Instructions.
a - Using the profile of Jim Gunn, answer these:
(i) In what year did he receive his PhD from Caltech?
(ii) With whom did he begin work on the inclined dipole model for pulsars?
(iii) What value of the Hubble constant did the 1975 study conclude?
b - Does each statement agree with the profile of Jim Gunn? Answer yes or no and quote the words that decide it.
(i) Gunn returned to Princeton in 1980.
(ii) The catalog of distant clusters went to redshift two.
(iii) The 1975 study put Omega in matter at about 0.5.

Jim Gunn is Eugene Higgins Professor of Astrophysical Sciences, emeritus, at Princeton University. He has been active in theory, observation, and instrumental development since the start of his career in 1965, when he received his PhD from Caltech. After a brief stint as a junior faculty member at Princeton in '67-68, he returned to the Caltech faculty and then in 1980 returned to Princeton, where he has been since.
Early on in his career he worked on the general relativistic foundations of weak gravitational lensing and the physics of the intergalactic medium. His work with Bruce Peterson on the spectra of high-redshift quasars led to the discovery of what is now called the Gunn-Peterson effect. Later he demonstrated that relatively low-redshift quasars are often found in clusters of galaxies at the same redshift, thus demonstrating the cosmological nature of quasar redshifts. Cluster physics and cluster cosmology were a major interest at the time, and he and a number of collaborators began a search for and study of distant clusters, culminating later in a catalog which went to redshift unity. It was this work which first showed clearly the evolution of the population of galaxies in clusters, from vigorous activity at early times to quiescence today.
While still at Princeton, he began with Jerry Ostriker work on the inclined dipole model for pulsars, and studied for the first time relativistic electron motion and radiation in the 'nonlinear' electromagnetic waves produced by such objects, waves which are so strong that the electron gyrofrequency is larger than the wave frequency.
A study in 1975 with Tinsley, Gott, and Schramm consolidated evidence from many prior studies and concluded that Omega in matter was of the order of 0.2 and the Hubble constant was of order 70.

Recorded information.

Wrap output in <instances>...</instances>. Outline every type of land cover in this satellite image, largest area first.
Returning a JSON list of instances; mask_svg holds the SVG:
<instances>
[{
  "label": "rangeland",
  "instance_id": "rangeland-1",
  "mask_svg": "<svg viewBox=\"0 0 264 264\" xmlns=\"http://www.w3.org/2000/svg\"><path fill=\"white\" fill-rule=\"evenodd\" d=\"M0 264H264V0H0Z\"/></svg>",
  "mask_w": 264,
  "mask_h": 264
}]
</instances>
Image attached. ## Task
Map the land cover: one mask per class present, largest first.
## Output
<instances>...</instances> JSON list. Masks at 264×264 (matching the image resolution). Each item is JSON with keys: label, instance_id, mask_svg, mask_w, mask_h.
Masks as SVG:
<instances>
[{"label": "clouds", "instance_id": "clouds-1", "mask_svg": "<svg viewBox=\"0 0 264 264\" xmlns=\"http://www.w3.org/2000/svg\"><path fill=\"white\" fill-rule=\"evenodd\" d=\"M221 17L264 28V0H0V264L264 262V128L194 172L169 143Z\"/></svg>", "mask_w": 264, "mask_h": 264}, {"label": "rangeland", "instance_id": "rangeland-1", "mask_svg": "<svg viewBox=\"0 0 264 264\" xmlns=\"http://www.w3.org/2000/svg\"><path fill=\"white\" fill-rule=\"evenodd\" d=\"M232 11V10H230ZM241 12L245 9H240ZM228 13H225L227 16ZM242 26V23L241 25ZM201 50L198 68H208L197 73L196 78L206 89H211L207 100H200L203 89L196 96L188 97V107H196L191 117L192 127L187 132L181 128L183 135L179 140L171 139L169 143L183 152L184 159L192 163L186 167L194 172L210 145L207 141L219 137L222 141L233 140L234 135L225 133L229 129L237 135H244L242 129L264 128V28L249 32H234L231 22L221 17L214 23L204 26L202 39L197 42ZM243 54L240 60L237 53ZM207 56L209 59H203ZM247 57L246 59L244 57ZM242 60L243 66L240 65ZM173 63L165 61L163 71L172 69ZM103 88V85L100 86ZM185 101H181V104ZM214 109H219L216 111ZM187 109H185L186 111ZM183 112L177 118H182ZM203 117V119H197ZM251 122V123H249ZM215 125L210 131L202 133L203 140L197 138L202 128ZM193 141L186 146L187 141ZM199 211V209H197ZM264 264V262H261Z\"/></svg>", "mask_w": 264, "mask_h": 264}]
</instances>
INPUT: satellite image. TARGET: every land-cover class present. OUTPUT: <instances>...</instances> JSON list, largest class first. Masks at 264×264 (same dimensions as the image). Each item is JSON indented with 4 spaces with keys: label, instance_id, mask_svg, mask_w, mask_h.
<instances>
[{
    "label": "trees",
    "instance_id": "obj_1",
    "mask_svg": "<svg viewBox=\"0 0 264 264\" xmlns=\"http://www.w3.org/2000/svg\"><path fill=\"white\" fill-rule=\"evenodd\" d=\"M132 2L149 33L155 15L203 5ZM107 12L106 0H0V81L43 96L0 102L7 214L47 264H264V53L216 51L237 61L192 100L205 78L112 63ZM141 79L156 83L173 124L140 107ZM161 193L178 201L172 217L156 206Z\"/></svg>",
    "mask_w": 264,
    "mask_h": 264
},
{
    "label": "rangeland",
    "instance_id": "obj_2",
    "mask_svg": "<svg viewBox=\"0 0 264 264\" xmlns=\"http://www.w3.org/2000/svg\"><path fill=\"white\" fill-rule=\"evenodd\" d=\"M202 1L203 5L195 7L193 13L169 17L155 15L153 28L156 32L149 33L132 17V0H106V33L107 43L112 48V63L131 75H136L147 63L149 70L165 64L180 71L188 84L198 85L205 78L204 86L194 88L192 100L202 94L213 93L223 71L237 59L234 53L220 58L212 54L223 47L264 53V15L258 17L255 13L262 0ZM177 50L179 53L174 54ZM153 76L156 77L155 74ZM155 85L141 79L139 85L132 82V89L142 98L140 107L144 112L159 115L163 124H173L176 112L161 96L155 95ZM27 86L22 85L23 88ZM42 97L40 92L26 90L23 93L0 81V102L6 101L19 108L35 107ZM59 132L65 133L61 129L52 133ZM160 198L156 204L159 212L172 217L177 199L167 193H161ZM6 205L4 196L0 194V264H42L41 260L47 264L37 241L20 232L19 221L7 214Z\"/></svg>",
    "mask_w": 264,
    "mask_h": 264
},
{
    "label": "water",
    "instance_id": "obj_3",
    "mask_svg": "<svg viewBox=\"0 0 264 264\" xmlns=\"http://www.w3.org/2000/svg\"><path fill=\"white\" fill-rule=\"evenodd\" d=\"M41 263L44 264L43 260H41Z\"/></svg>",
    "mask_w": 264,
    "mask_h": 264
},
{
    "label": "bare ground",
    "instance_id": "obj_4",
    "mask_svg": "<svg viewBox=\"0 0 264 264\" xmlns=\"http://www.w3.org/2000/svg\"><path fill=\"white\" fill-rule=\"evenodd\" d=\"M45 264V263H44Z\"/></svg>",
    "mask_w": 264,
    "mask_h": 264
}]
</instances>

Responses in order.
a -
(i) 1965
(ii) Jerry Ostriker
(iii) Of order 70

b -
(i) Yes: "then in 1980 returned to Princeton, where he has been since"
(ii) No: "culminating later in a catalog which went to redshift unity"
(iii) No: "concluded that Omega in matter was of the order of 0.2"